NOT CANCELLED: Journaling my deepest thoughts or feelings
NOT CANCELLED: Reading
NOT CANCELLED: Helping Others
NOT CANCELLED: Exercise
NOT CANCELLED: Love
NOT CANCELLED: Hope

I have particularly enjoyed spending time, at an appropriate physical distance, of course, from one of my parishioners, Kathi Casella, a long-time resident of Somers, who runs the Somers Food Pantry from the undercroft at our church. Kathi, along with seven or eight other volunteers of all faiths, have been doing this work tirelessly for the past six years. They were undaunted by the mandate to not gather inside in large groups. They, with much thought and heavy work, figured a way to have an outdoor drive-through delivery station on our parking lot. They only missed one week of service. It was one of my recent greatest pleasures to stand and watch the volunteers assemble all of the bags of groceries to be given away, and then watch as the cars lined up on Friday afternoon to receive their much-needed groceries. 

In these days of social distancing, the push for connection and conversation via voice, text, and social media is high.  The amount and frequency of information being sent out is the equivalent of howler monkeys in high alert mode.  In the midst of it all, I’ve been grateful for the practice of profound silence.  Silence around me and silence within.  It is a practice cultivated over time, a practice I’m still cultivating, a practice that continues to teach me.

Since these days of silence began, I’ve come to appreciate how the regular practice and discipline of silence can soften my heart and shape my spoken words, reigning in an impulsive response, tempering an unkind thought, or quieting excess words.  

Silence leaves space for God to speak and me to hear.  Indeed, silence IS my teacher and I’m feeling the need to sit at her feet with deep attention during these days amidst the howler monkeys. What better outcome can we secure but the knowledge that the source of all your love, and the source of all your desire, and the source of all your gifts, and the source of everything that you’re blessed with is in your presence all the time?

But as I look at the number of Sundays off from worshipping with my parish family, this is hard! I appreciate the amazing opportunities to worship with my brothers and sisters via live stream, but I will miss my people face-to-face. I will miss my flock and all their many gifts of love and perfect imperfections that gladden my heart.

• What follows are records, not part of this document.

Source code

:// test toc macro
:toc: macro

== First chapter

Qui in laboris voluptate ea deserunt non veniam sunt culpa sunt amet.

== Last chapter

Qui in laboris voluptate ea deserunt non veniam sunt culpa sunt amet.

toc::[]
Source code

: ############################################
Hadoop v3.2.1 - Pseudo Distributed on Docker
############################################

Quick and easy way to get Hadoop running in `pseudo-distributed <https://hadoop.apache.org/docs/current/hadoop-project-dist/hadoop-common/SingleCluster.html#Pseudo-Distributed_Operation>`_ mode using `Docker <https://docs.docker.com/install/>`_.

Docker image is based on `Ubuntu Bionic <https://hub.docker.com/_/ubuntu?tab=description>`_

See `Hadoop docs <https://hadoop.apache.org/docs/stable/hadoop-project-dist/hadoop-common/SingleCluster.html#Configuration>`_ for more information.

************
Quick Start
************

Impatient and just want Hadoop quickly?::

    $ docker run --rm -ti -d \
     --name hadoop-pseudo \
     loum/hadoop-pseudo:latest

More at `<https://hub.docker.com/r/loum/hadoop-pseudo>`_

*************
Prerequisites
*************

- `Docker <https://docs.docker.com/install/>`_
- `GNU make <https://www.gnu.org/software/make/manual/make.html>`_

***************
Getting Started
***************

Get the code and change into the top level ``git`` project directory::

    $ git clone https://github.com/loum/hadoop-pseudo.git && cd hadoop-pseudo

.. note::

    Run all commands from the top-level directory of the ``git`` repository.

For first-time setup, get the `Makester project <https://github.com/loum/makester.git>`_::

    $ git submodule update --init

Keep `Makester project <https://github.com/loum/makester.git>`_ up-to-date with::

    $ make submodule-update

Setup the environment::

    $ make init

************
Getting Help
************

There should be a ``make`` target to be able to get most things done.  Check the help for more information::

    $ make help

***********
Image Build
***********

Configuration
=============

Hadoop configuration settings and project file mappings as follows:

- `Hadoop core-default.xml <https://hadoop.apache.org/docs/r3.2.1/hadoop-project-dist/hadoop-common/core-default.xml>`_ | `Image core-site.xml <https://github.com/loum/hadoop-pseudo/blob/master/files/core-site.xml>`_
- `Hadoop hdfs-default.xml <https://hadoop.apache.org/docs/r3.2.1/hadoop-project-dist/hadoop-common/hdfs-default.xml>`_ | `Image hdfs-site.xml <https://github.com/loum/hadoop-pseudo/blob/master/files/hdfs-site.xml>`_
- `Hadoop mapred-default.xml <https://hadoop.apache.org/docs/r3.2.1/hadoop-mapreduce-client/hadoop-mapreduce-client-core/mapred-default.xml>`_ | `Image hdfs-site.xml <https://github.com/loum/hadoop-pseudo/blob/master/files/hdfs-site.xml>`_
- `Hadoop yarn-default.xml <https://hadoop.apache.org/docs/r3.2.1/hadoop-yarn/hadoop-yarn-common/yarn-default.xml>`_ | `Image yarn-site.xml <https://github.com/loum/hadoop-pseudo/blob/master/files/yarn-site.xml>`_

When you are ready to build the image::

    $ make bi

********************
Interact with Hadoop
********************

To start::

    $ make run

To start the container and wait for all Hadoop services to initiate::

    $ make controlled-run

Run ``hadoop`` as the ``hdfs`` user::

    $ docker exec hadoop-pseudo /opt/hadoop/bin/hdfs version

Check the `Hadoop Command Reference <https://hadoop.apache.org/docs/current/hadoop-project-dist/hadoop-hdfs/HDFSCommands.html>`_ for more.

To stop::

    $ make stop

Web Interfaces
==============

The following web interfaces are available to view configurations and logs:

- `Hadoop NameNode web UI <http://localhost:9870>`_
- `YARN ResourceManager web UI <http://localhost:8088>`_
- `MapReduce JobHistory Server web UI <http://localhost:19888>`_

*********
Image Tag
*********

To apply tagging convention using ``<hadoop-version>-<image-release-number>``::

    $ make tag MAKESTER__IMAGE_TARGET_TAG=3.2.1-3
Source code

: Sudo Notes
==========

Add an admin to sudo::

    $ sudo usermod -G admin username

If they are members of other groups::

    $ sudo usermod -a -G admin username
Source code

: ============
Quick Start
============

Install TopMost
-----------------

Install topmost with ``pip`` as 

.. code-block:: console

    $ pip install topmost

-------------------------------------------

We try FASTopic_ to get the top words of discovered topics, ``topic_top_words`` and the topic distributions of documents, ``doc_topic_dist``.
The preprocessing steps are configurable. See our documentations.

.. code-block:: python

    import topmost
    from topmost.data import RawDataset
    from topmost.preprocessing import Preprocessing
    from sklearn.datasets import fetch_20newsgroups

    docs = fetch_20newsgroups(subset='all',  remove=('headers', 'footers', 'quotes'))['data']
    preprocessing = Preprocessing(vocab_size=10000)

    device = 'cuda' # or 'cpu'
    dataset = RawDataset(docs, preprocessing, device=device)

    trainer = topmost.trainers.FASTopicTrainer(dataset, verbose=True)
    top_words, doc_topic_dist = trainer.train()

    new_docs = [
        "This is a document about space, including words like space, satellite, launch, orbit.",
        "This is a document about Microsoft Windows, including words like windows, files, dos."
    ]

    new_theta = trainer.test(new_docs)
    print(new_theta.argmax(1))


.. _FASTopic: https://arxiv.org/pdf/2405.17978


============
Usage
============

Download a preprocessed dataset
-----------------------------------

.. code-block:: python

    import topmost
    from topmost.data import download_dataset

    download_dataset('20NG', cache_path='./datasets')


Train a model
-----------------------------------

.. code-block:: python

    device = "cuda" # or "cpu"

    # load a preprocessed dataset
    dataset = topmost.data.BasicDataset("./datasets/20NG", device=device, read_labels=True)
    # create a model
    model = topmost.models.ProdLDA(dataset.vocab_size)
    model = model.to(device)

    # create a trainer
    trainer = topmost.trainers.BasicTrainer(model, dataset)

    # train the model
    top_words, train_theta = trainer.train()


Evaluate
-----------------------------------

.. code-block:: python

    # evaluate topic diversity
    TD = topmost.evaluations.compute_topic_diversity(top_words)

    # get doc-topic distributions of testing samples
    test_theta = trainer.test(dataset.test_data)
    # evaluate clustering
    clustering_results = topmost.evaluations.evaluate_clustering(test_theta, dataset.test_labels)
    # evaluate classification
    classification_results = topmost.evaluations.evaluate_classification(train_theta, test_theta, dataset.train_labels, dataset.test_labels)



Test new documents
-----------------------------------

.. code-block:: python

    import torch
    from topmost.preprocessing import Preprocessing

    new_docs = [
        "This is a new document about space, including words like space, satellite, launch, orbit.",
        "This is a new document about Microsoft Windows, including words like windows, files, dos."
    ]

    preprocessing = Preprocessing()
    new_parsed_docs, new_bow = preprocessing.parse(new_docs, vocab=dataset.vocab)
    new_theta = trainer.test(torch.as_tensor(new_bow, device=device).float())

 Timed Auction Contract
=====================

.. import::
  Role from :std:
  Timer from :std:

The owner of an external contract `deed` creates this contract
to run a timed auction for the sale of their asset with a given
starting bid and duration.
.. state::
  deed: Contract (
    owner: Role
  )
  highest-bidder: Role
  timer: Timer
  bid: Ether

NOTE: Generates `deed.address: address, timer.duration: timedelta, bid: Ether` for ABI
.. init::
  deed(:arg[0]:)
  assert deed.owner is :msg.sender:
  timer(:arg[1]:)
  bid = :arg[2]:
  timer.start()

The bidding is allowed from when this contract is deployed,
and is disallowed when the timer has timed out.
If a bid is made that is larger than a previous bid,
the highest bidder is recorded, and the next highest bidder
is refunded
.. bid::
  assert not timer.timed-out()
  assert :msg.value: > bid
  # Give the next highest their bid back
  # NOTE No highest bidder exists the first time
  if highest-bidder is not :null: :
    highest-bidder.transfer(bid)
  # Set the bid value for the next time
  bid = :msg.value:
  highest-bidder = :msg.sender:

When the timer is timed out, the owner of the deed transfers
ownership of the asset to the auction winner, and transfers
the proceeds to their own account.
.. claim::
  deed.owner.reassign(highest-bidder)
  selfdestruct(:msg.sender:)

But we are resilient and faithful. After all of the years through all the socio economic changes that this community has endured and this We have all lived through, that is all we know! Sometimes in vulnerable moments when I feel so helpless, I hear a voice saying, “here we are—let’s show up today.” I am so grateful that I still can. And we will get through this— one tear, one step, one wail, one day, one Sunday, one week, one month at a time. Let’s give thanks for what we have and use this time to get less busy and more healthy.